» **WORK TO BE COMPLETED**
What lines of the material hold the string "labels"? Pull each of them out.

——

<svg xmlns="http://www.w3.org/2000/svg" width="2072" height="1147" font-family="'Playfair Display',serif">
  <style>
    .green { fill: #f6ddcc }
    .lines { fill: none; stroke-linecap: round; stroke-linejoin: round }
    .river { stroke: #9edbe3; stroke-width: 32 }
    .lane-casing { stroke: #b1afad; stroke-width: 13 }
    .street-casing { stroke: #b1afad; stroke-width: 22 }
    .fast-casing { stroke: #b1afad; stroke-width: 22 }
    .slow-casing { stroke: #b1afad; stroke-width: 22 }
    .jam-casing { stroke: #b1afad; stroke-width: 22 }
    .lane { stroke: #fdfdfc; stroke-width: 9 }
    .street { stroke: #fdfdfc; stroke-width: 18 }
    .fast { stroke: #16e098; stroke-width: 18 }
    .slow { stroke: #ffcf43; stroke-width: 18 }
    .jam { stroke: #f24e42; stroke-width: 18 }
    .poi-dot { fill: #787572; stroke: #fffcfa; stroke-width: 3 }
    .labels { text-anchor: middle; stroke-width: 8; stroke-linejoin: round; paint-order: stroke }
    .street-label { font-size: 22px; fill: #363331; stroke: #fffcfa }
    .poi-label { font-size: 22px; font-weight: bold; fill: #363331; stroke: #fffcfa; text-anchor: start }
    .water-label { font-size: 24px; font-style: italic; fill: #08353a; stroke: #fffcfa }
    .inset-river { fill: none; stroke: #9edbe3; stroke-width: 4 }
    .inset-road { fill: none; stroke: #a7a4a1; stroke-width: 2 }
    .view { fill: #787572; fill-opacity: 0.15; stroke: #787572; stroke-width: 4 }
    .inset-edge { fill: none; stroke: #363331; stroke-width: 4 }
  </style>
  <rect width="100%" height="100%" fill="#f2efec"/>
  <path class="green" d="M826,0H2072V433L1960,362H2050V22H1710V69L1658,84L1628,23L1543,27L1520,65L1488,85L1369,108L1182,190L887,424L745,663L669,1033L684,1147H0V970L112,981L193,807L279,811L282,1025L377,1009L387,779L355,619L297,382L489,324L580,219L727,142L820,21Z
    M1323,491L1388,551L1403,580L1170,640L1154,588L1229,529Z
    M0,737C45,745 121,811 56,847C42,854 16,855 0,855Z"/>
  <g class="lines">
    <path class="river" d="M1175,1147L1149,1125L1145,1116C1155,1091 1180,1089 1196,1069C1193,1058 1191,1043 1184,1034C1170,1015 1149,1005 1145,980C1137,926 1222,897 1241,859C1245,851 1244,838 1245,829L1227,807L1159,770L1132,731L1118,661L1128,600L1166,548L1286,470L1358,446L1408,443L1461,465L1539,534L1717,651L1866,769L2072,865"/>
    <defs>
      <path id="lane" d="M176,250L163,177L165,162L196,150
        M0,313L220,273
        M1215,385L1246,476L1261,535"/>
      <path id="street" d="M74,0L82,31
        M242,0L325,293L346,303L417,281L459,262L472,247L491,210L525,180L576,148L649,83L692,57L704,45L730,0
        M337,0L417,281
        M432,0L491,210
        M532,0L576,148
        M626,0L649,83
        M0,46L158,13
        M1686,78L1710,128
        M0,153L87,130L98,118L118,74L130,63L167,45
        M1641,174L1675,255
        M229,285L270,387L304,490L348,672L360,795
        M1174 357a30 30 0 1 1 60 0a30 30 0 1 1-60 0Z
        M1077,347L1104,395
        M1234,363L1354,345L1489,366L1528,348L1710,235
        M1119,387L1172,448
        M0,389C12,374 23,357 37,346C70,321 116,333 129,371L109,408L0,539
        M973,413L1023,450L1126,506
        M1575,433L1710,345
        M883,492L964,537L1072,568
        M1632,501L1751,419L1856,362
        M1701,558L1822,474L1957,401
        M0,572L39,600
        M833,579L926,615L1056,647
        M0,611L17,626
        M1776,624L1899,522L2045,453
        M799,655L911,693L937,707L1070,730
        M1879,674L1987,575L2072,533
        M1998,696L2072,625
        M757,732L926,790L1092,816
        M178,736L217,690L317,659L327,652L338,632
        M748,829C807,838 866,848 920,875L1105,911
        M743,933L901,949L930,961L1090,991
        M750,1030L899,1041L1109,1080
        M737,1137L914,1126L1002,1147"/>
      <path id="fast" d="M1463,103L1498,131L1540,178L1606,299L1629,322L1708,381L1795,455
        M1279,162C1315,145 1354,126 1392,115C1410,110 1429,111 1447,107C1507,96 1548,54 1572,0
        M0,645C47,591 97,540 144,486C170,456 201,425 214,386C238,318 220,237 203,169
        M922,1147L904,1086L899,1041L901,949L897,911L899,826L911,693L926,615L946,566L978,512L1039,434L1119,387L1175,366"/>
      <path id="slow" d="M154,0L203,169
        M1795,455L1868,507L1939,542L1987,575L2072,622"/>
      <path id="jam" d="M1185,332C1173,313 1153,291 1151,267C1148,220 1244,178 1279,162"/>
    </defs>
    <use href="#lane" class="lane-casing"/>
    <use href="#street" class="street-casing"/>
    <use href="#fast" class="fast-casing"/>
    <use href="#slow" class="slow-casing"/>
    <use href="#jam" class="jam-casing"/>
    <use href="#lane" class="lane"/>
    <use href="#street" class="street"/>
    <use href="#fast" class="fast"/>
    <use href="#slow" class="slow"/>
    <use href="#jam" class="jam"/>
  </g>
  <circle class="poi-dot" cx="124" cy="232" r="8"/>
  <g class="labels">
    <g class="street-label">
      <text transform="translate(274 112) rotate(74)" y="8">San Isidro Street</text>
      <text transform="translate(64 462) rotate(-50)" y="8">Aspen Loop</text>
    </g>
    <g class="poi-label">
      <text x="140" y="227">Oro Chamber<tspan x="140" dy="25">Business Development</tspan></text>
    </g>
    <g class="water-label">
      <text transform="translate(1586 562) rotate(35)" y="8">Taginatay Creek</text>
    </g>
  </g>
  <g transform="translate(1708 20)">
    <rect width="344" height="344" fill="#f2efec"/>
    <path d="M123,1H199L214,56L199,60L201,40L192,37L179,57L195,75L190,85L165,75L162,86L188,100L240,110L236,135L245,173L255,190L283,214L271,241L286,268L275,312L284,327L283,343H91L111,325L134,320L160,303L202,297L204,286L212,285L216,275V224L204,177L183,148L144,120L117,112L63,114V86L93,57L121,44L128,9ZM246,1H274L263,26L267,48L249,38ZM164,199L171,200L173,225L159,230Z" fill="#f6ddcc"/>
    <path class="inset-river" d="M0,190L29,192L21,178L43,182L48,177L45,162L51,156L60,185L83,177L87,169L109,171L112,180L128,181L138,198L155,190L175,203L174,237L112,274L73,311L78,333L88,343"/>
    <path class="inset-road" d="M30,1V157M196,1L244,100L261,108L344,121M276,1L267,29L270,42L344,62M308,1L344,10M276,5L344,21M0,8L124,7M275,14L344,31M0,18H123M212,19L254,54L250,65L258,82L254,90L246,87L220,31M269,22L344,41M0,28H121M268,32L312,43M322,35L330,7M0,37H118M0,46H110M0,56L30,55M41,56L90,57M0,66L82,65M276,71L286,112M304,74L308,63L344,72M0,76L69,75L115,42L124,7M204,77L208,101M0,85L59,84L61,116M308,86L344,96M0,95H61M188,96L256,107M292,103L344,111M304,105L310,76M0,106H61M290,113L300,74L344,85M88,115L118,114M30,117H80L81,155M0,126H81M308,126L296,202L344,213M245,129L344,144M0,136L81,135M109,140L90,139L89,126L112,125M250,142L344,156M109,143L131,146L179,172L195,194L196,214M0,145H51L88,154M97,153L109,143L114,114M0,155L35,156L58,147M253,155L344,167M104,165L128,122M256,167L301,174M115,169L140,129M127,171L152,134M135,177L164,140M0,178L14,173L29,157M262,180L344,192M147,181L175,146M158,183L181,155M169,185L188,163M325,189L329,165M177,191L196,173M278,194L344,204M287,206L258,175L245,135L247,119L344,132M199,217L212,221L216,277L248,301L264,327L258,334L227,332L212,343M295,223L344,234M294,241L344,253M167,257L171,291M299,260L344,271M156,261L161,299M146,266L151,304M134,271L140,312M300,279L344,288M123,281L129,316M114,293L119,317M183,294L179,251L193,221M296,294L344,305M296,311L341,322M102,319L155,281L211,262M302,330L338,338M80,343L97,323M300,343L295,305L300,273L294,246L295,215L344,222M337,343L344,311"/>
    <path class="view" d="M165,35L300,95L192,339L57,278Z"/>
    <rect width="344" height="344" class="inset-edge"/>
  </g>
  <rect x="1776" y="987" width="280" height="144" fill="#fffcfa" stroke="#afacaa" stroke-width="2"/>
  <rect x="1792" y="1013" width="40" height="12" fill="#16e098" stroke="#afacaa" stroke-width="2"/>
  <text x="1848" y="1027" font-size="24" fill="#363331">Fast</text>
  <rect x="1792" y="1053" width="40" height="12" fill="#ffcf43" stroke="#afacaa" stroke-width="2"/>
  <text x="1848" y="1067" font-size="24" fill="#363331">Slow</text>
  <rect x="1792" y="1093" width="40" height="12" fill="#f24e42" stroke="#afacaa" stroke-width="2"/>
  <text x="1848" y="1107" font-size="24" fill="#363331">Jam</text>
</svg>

——

» **TASK SOLUTION**
    .labels { text-anchor: middle; stroke-width: 8; stroke-linejoin: round; paint-order: stroke }
  <g class="labels">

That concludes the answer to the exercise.